> **To do**:
Go line by line through the listing below and copy those that hold "followed".

==*==

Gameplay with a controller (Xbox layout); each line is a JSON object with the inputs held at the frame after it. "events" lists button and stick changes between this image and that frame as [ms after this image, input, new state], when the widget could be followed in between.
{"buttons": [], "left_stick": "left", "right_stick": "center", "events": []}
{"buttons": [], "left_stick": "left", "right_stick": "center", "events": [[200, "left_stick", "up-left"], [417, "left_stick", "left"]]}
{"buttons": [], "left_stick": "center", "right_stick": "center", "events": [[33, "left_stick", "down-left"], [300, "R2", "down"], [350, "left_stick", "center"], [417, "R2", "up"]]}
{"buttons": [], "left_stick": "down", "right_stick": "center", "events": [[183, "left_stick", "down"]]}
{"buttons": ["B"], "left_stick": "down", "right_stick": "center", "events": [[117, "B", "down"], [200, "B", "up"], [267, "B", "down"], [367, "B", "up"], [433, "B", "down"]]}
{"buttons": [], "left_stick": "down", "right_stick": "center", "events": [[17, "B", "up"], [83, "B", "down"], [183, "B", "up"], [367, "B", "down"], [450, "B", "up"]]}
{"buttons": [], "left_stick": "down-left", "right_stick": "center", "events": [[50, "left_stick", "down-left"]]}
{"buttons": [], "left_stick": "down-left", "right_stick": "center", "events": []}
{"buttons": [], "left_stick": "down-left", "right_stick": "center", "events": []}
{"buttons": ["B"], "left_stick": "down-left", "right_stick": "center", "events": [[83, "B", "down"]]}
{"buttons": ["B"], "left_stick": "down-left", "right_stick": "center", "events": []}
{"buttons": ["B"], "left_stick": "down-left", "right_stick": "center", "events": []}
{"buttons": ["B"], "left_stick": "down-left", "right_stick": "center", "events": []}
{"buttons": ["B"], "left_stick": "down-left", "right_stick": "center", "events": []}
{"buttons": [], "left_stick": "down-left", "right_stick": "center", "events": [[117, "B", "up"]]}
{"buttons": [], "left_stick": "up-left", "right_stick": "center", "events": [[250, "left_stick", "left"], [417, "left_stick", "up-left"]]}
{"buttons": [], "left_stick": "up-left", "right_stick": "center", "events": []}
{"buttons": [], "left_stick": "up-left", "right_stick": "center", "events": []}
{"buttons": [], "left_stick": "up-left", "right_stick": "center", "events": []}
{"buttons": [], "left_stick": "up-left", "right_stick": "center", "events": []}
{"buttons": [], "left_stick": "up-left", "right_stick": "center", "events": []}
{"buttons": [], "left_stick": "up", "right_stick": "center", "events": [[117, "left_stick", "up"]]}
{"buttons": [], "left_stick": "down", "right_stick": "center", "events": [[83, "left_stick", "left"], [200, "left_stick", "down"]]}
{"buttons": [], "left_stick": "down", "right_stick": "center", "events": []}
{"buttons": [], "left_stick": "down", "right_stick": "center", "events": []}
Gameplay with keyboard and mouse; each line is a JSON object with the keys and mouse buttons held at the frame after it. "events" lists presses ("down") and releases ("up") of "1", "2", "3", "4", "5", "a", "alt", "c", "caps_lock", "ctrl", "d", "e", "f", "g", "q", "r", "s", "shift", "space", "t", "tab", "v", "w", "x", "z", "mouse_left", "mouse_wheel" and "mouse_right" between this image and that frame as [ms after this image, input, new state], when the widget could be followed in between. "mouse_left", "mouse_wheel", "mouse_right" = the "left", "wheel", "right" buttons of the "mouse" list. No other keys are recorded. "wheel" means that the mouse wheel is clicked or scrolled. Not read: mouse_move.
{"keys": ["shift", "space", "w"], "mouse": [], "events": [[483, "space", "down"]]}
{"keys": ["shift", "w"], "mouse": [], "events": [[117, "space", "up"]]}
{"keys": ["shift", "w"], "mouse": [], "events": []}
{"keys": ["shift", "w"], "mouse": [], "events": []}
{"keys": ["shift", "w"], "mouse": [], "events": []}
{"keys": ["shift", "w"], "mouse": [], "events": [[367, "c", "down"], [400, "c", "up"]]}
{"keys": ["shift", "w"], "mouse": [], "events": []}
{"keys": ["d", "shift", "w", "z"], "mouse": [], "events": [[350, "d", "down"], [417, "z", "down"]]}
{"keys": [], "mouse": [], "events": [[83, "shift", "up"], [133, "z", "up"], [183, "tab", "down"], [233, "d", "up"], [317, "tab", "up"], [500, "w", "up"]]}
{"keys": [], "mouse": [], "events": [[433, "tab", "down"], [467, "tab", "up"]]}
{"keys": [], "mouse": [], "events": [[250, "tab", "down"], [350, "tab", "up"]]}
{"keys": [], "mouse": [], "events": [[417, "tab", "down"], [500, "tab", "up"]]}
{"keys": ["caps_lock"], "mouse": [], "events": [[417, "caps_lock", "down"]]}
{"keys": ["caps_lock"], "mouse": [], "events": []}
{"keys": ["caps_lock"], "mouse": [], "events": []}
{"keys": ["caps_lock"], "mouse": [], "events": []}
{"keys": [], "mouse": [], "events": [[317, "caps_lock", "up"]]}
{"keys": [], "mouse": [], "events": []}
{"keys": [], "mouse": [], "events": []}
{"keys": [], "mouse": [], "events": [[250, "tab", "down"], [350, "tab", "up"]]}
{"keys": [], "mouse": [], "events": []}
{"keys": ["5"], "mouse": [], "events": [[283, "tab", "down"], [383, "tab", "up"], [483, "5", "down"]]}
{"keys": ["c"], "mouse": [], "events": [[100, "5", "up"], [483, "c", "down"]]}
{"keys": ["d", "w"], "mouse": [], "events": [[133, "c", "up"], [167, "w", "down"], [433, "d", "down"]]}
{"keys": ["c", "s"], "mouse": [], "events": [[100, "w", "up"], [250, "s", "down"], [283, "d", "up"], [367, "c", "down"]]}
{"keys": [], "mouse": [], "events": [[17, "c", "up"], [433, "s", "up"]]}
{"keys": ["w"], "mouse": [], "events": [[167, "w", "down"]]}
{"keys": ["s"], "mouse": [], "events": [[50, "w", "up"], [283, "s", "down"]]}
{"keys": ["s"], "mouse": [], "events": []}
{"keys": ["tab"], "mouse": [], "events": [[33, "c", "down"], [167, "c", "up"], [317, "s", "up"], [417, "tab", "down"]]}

==*==

> **Reply**:
Gameplay with a controller (Xbox layout); each line is a JSON object with the inputs held at the frame after it. "events" lists button and stick changes between this image and that frame as [ms after this image, input, new state], when the widget could be followed in between.
Gameplay with keyboard and mouse; each line is a JSON object with the keys and mouse buttons held at the frame after it. "events" lists presses ("down") and releases ("up") of "1", "2", "3", "4", "5", "a", "alt", "c", "caps_lock", "ctrl", "d", "e", "f", "g", "q", "r", "s", "shift", "space", "t", "tab", "v", "w", "x", "z", "mouse_left", "mouse_wheel" and "mouse_right" between this image and that frame as [ms after this image, input, new state], when the widget could be followed in between. "mouse_left", "mouse_wheel", "mouse_right" = the "left", "wheel", "right" buttons of the "mouse" list. No other keys are recorded. "wheel" means that the mouse wheel is clicked or scrolled. Not read: mouse_move.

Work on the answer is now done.